Personal information
- Full name: Norman Edward Betson
- Born: 8 July 1914 Shepparton, Victoria
- Died: 5 May 1988 (aged 73)
- Original teams: Miepoll, Culcairn, Albury
- Height: 193 cm (6 ft 4 in)
- Weight: 92 kg (203 lb)

Playing career^{1}
- Years: Club / Games (Goals)
- 1940–1945: Essendon / 78 (41)
- ^{1} Playing statistics correct to the end of 1945.

= Norm Betson =

Australian rules footballer

Norman Edward Betson (8 July 1914 – 5 May 1988) was an Australian rules footballer who played for Essendon in the Victorian Football League (VFL) during the early 1940s.

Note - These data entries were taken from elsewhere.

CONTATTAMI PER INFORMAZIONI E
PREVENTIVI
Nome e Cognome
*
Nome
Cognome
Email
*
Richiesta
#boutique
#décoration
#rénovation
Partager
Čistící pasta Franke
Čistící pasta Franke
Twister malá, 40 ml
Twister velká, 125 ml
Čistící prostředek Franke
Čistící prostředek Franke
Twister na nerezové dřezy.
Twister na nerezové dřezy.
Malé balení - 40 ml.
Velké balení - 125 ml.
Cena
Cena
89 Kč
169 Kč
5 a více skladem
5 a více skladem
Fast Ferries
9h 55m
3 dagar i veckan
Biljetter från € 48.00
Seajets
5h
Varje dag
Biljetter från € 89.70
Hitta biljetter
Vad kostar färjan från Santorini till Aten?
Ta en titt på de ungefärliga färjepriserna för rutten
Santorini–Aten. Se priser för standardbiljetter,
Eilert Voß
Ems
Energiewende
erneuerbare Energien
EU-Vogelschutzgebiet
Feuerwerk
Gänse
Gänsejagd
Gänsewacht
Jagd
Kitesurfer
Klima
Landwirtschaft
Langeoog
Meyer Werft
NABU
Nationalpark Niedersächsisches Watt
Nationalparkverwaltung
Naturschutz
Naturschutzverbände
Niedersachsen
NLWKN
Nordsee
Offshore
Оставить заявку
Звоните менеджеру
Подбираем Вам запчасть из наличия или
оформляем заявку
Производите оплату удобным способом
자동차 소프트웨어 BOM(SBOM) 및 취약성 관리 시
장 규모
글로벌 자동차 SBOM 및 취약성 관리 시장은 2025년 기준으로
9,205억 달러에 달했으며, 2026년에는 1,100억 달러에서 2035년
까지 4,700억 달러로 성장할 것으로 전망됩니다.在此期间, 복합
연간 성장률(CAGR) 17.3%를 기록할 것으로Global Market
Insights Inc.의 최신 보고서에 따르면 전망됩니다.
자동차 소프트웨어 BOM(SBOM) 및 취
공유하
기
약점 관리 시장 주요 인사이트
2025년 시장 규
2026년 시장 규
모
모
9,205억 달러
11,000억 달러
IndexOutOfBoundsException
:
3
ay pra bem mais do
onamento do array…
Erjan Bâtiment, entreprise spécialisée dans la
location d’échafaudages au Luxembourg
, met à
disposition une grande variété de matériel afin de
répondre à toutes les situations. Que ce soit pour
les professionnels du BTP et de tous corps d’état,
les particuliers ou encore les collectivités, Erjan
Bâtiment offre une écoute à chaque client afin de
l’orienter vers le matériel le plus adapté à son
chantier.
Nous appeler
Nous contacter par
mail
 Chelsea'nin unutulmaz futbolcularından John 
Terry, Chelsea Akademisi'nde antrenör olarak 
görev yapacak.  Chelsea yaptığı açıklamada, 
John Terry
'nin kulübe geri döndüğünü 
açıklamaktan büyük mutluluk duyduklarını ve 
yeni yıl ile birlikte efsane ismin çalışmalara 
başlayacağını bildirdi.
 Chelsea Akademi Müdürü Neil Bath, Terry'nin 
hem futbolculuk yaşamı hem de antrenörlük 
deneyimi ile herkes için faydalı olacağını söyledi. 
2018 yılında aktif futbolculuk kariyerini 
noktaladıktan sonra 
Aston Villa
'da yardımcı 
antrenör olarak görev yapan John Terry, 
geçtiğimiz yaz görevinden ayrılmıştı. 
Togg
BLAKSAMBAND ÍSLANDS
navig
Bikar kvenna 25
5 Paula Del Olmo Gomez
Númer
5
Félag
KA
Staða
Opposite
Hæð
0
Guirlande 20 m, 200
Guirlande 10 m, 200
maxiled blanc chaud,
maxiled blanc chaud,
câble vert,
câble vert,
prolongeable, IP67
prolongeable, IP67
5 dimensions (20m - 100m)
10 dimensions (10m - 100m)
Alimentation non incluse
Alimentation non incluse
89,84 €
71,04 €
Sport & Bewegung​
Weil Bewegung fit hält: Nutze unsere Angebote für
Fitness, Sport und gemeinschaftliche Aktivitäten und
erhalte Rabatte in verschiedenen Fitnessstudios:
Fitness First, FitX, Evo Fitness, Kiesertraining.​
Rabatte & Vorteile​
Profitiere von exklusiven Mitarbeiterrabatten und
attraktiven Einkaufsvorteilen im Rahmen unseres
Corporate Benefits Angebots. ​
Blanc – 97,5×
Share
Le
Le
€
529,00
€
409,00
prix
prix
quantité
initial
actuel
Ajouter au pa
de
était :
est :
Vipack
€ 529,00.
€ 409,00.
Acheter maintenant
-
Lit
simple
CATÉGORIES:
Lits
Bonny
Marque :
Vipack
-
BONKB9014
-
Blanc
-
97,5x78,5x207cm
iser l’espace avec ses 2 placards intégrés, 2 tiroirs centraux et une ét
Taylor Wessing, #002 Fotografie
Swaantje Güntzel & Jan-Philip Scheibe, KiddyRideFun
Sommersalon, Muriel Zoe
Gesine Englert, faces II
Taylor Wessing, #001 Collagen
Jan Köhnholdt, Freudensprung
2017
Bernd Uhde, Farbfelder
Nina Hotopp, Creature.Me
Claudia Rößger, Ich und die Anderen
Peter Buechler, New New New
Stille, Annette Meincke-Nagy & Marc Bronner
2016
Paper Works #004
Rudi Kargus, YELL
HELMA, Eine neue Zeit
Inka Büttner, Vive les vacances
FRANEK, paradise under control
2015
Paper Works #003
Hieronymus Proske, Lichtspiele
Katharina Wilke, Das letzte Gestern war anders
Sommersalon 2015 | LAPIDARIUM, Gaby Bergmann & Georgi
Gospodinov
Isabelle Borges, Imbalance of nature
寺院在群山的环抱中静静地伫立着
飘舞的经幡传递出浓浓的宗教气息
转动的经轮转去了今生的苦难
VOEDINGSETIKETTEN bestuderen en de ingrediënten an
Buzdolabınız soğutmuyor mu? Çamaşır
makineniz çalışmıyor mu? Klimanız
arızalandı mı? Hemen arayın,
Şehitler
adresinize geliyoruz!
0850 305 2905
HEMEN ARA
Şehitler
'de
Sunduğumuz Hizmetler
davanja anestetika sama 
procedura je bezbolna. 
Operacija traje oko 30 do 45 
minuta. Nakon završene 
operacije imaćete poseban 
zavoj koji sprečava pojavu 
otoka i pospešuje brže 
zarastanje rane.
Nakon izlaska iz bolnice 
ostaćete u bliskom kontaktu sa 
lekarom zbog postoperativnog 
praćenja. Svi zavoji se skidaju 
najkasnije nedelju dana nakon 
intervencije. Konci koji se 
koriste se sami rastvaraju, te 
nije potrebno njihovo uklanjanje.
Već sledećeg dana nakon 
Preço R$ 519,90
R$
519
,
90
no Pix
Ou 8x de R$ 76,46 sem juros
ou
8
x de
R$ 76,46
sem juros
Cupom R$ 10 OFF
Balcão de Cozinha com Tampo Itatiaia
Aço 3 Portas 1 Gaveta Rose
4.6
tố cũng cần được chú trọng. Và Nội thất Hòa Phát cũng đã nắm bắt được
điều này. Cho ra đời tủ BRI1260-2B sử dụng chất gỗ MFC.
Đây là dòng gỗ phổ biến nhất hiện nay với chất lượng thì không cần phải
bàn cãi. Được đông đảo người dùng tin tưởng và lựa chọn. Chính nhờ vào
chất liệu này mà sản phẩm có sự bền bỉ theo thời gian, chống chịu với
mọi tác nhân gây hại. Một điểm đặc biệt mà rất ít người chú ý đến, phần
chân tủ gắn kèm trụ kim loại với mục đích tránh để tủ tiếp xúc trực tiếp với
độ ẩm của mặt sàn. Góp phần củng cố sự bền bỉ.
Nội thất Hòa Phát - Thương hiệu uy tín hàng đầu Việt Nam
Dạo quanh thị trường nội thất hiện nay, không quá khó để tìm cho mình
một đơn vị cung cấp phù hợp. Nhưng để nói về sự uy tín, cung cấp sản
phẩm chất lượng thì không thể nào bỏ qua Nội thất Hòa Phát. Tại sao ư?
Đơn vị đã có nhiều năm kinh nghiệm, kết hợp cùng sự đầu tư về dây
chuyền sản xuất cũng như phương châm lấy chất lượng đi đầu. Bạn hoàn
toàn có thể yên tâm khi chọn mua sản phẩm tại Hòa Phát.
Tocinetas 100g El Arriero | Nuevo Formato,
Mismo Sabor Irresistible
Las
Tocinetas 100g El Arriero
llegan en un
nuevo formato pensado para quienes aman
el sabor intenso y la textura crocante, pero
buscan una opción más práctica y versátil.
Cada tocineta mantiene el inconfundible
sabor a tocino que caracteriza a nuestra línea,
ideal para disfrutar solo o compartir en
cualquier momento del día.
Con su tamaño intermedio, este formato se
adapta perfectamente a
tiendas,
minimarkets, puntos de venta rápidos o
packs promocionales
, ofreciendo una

Before arriving at Essendon, Betson initially played with Miepoll, Albury and was captain-coach of New South Wales club Culcairn.

A follower, he played in Essendon's 1941 Reserves premiership and also appeared in six senior football finals for Essendon but missed out on a spot in their 1942 VFL premiership team, after only being named an emergency for the Grand Final. Betson did however participate in the 1943 VFL Grand Final and in the final seconds had a snap at goal which could have secured a draw, only to have the ball touched on the goal-line by a Richmond player.

Betson joined Glenelg in 1946 and spent much of his first year as captain-coach. He continued until 1949 just as a player but spent the 1948 season as captain. During this time, he represented the South Australians at interstate football. Betson then captain-coached Nathalia in 1950 and the following season played at Lemnos.